Today I went to the supermarket and spent $118.42 on groceries. And I didn’t get much, believe me. It got me wondering how much I have spent on food in the last 30 days. $448.63 to be exact.
You are probably experiencing the same thing. And if you have a family, your grocery bill is probably higher than mine. It is painful to go food shopping, am I right?
Confirming my hunch, I found a statistic the other day on consumer spending. According to the U.S. Bureau of Labor Statistics Consumer Price Index (CPI) that the cost of food at home has gone up 13.1 % over a 12-month period from July 2021 through July 2022. This is the largest increase 12-month increase since March 1979. Yikes!
Like me, you are probably being more mindful in the choices you are making, right? You are maybe thinking, can I continue to buy organic products? Short answer – yes. You may be choosing private label (supermarket brand) over the mainstream products in an effort to save a few pennies (or dollars). That is OK. You may think I should buy in bulk to save. Yes and no.
How do you continue to eat well, and stay within a budget?
Follow this game plan before you go shopping.
A) Make a list of everything you need before you go (and stick to it)
B) Eat before you go shopping. If you are hungry, you are in trouble
C) Shop the store brands as they are comparable to the name brand products and cost less
D) Buy in bulk items you use over and over, such as canned beans, canned tuna and salmon, and diced tomatoes, for example
All of these strategies will help you get over this difficult time and turn into a more savvy shopper too.

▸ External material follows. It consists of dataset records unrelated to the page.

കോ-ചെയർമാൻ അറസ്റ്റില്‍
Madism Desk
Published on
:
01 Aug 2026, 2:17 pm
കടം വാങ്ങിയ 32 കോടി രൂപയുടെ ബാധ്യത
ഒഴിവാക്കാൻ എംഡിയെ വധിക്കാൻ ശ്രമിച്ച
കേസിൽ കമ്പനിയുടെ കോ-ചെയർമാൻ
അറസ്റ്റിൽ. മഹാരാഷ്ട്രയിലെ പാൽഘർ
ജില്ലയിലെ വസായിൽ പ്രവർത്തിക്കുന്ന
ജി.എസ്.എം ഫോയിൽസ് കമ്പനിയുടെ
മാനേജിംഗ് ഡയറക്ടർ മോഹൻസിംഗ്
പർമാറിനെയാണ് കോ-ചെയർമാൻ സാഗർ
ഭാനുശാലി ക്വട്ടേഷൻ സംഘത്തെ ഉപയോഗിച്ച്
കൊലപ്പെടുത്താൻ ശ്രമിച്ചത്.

The good news in the CPI stat was that whole foods did not increase as much as processed food, so keep eating your “real food”. For example, cereals and bread products increased 15%, while fruits and vegetables increased at a rate of 9.3%. Meat, poultry, fish and eggs increased 10.9% year over year, and dairy spiked up 14.9%, while other food and nonalcoholic beverages increased 15.8% and 13.8% respectively.
Now, we all know that organic is better because they are safer and are more nutrient-dense, because they are allowed to ripen naturally and fully. But with the increased costs, can we cut any corners? Well, yes.
Have you heard of the EWG (Environmental Working Group)? This organization provides databases on food, water, skincare and common household products for consumers to make informed decisions for themselves on what to purchase.
I was first introduced to the EWG through the Clean 15 and Dirty Dozen annual lists they put out on fruits and vegetables, based on how many pesticides are used in growing them. The Clean 15 are top 15 fruits and vegetables with the lowest level of pesticides in them. The Dirty Dozen is 12 fruits and vegetables with the most pesticides used in their production. The data comes from the U.S. government’s Pesticide Data Program (PDP) on what farmers use in raising their crops.
What is the value of this? It helps you make an informed decision and careful choices when buying food. It is recommended that you choose organic when confronted with items on the Dirty Dozen list, because they will have the most concentration of pesticide residue. Conversely, it is relatively safe to purchase Clean 15 items that are conventionally grown, because they have the lowest. Below are the lists for this year:
Clean 15 (2022)
These are ok to buy conventional (not organic) - Updated 2021; 2022 list coming later this year:
· Sweet Corn*
· Sweet Peas (Frozen)
· Honeydew Melon
· Sweet Potatoes
The Dirty Dozen (2022)
Buy these organic whenever possible - Updated 2021; 2022 list coming later this year:
· Kale, Collard & Mustard Greens
· Bell & Hot Peppers
* Per the EWG, a small amount of sweet corn, papaya, and summer squash sold in the United States is produced from genetically modified seeds. Buy organic varieties of these crops if you want to avoid genetically modified produce.
Meal-planning is another way you can save money. For example, I bought a whole chicken today and roasted it for dinner, along with a pan of roasted root vegetables. Sunday dinner was chicken with roasted vegetables such as potatoes, onions, parsnips, turnips, and beets. I even saved the beet greens this time for a salad I am going to make and will share a picture when I make it. I will use the remainder of the chicken in a variety of dishes this week. In fact, it will probably be my only meat this week and I am glad I bought organic.
Organic means the chicken contains more omega-3 essential fatty acids (EFAs) because they eat vegetation and insects, instead of grain. The grain is higher in omega-6 EFAs which can cause systemic inflammation for you if you get too much. You need both, just in better ratios.
Getting back to the leftover chicken, I will use it to make a curry, enchiladas and maybe even a hearty soup this week. The vegetables will be used in Buddha bowls for dinner and lunch. All I need to do is cook some grains in the rice cooker, chop up some salad greens and I am done with the prep.
Speaking of prep, that is the key. Make your grains ahead of time, use dry beans and lentils and cook them in an InstantPot quickly or use canned beans, if you have to. Just make sure you rinse them to get excess salt off of them. Make a large salad that will last a few days. And frozen fruits and vegetables are great time savers, and taste good too.
You get the idea, right? Trust me, prepping your food, planning your meals and sticking to it, will pay dividends in keeping you within your budget during challenging times.